As you can clearly see, Goblin takes every hackneyed horror cliché in the book and crams it into one dismal package — suffices to say there’s a lot of running through the woods in high heels. The attempts at subtlety and tension are misguided and not even laughable, and the monster, oh, the monster. You should know that when you have a crappy CGI movie monster, it looks so much crappier when all of the action happens in broad daylight. The goblin looks like something a bored high school kid cooked up sitting at his Mac.
At least the filmmakers could have had the common courtesy to make the story take place at night. Aren’t horror movies supposed to happen in the dark? Isn’t that written somewhere in the bylaws? Maybe think about hiding the monster some. Creatures are so much scarier when you can’t see them clearly.
Were they not even trying?
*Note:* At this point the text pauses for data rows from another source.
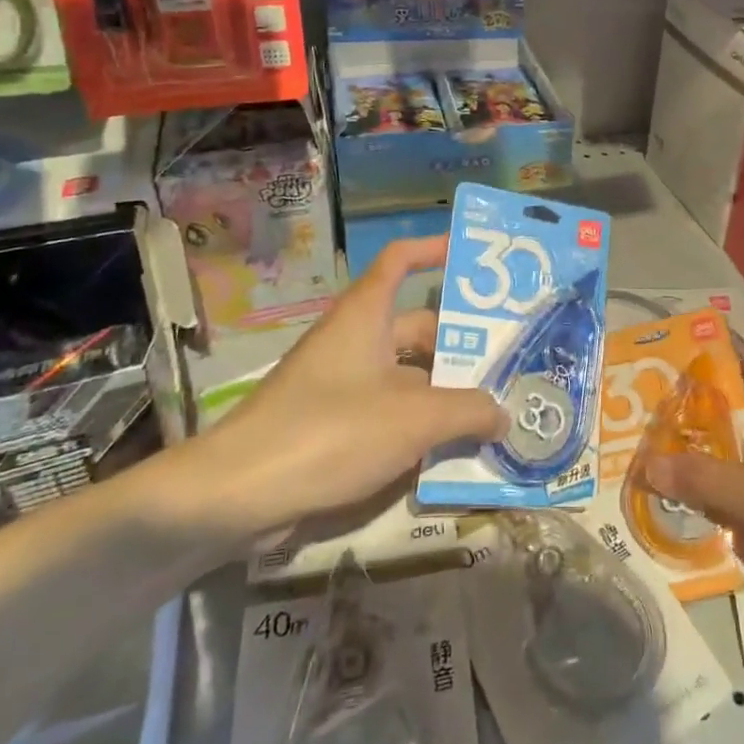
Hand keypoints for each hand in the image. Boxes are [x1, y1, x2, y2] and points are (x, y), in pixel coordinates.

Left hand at [155, 237, 505, 551]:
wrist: (235, 495)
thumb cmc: (329, 431)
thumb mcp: (413, 419)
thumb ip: (467, 411)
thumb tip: (504, 414)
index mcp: (365, 316)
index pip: (401, 260)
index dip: (434, 249)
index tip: (472, 257)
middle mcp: (353, 341)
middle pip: (415, 328)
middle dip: (459, 344)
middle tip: (508, 362)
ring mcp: (340, 384)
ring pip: (405, 376)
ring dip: (443, 391)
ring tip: (493, 410)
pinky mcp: (330, 425)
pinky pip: (387, 411)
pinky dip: (418, 423)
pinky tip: (450, 449)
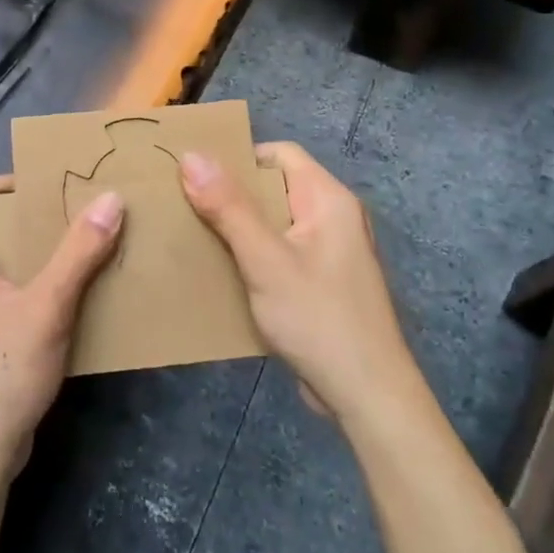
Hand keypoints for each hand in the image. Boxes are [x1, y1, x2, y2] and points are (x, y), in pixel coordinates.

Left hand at [0, 176, 123, 489]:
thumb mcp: (45, 308)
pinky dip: (41, 283)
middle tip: (90, 210)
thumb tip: (112, 198)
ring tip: (94, 242)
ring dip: (47, 252)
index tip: (67, 183)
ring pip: (7, 259)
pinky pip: (10, 290)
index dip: (21, 181)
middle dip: (42, 217)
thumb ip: (79, 252)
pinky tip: (80, 288)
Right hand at [180, 143, 417, 423]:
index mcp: (328, 199)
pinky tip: (222, 272)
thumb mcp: (265, 260)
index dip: (239, 158)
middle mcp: (334, 217)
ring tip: (194, 234)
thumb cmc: (318, 319)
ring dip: (238, 228)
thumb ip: (228, 207)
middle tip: (185, 204)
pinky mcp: (323, 282)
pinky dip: (253, 255)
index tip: (195, 175)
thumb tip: (191, 156)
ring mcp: (330, 252)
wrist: (368, 398)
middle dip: (231, 195)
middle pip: (275, 187)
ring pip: (275, 223)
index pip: (280, 154)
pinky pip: (281, 253)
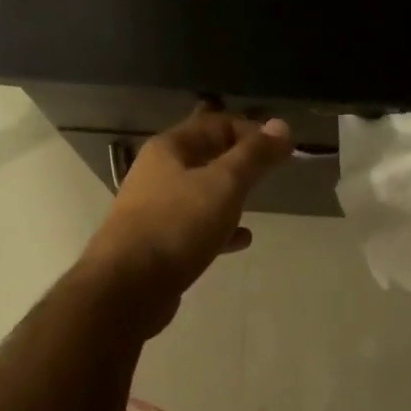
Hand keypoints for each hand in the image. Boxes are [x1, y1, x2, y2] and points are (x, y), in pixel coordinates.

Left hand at [82, 106, 293, 327]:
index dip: (251, 129)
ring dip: (229, 194)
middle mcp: (158, 173)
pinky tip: (242, 239)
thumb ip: (254, 155)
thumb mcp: (224, 184)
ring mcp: (157, 209)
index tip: (282, 147)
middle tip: (272, 169)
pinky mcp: (160, 243)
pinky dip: (220, 228)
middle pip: (206, 156)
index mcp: (170, 149)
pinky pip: (196, 227)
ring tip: (259, 200)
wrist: (128, 286)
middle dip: (239, 160)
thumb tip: (281, 125)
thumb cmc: (177, 225)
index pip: (215, 123)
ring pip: (201, 192)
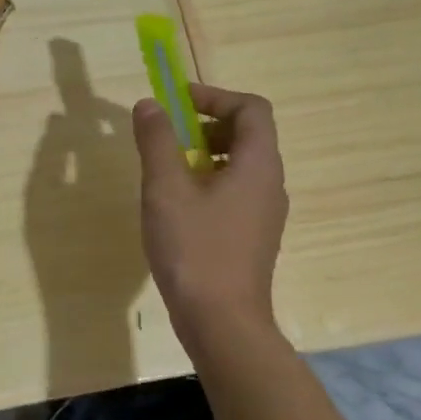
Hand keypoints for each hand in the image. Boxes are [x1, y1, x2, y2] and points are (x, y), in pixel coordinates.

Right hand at [132, 83, 288, 346]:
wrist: (222, 323)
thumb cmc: (195, 249)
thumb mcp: (165, 189)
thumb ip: (157, 141)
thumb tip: (150, 105)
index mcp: (258, 165)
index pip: (252, 109)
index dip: (215, 96)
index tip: (177, 103)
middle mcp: (270, 184)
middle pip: (248, 134)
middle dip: (206, 124)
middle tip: (168, 135)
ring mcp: (264, 213)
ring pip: (239, 165)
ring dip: (204, 154)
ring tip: (166, 170)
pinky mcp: (252, 236)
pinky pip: (235, 192)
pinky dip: (208, 182)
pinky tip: (177, 206)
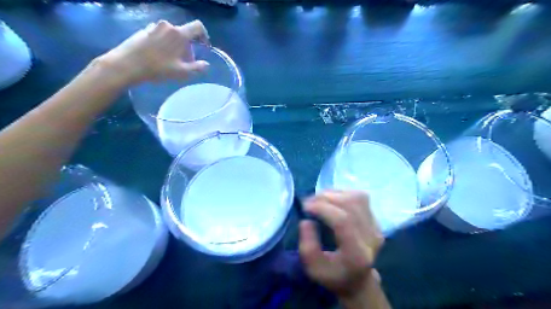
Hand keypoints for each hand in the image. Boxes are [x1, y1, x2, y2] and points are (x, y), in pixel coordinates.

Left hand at [96, 18, 208, 85]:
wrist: (127, 64)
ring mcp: (154, 26)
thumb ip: (197, 68)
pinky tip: (159, 57)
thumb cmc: (157, 68)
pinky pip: (161, 35)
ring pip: (172, 35)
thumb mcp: (181, 72)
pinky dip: (165, 44)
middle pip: (184, 33)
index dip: (204, 35)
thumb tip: (206, 64)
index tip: (204, 46)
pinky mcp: (144, 30)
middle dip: (188, 47)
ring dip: (176, 46)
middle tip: (186, 62)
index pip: (198, 26)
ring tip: (172, 61)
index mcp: (179, 34)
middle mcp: (167, 26)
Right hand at [299, 189, 383, 300]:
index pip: (343, 221)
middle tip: (309, 202)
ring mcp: (376, 227)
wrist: (357, 280)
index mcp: (357, 254)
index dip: (323, 208)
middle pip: (351, 204)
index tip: (305, 207)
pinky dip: (342, 194)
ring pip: (357, 197)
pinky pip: (359, 197)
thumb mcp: (313, 268)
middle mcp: (371, 237)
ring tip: (319, 200)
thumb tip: (307, 220)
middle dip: (326, 198)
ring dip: (334, 194)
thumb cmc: (333, 275)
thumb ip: (307, 245)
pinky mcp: (375, 219)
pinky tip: (331, 200)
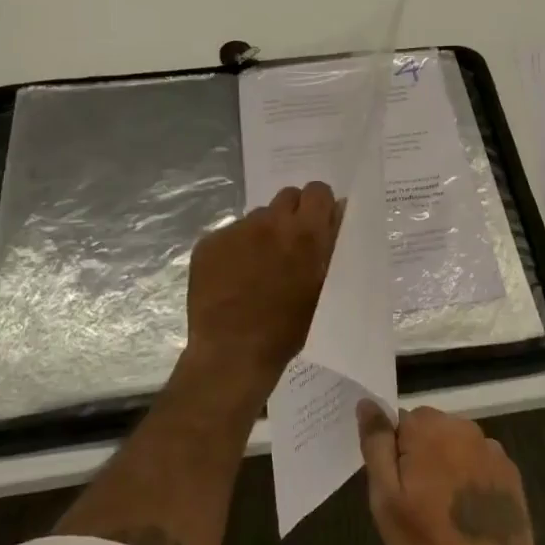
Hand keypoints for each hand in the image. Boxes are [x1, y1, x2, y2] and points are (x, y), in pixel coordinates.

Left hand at [184, 183, 340, 390]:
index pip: (317, 191)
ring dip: (263, 232)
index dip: (319, 206)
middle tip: (289, 245)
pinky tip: (233, 277)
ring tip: (258, 267)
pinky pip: (229, 234)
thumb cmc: (288, 328)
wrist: (232, 353)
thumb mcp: (323, 288)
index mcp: (304, 233)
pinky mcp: (209, 243)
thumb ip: (330, 246)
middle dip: (292, 215)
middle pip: (287, 197)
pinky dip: (235, 249)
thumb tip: (336, 214)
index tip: (317, 224)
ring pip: (257, 216)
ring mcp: (236, 231)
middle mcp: (270, 222)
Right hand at [358, 404, 544, 544]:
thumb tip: (367, 403)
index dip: (392, 453)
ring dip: (445, 466)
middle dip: (419, 456)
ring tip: (441, 512)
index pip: (399, 421)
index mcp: (430, 429)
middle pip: (429, 429)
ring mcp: (492, 449)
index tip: (395, 486)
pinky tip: (467, 514)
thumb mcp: (386, 499)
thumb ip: (376, 445)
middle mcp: (464, 428)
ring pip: (454, 445)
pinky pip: (478, 462)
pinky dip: (469, 478)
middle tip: (414, 504)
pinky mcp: (510, 472)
It doesn’t appear that they were. Goblin is so bad that it’s not even worth watching to mock and make fun of. It’s not even cheesy; it’s just abysmal. Sure, this movie first aired on SyFy, so no one expects much, but at least some of those made for TV flicks provide a cheap, tacky thrill. But not Goblin.
Like the actual movie, the DVD release also reeks of lack of effort. Unless you want to work on your language skills by watching Goblin subtitled in Spanish, there is nothing, literally nothing else to this package.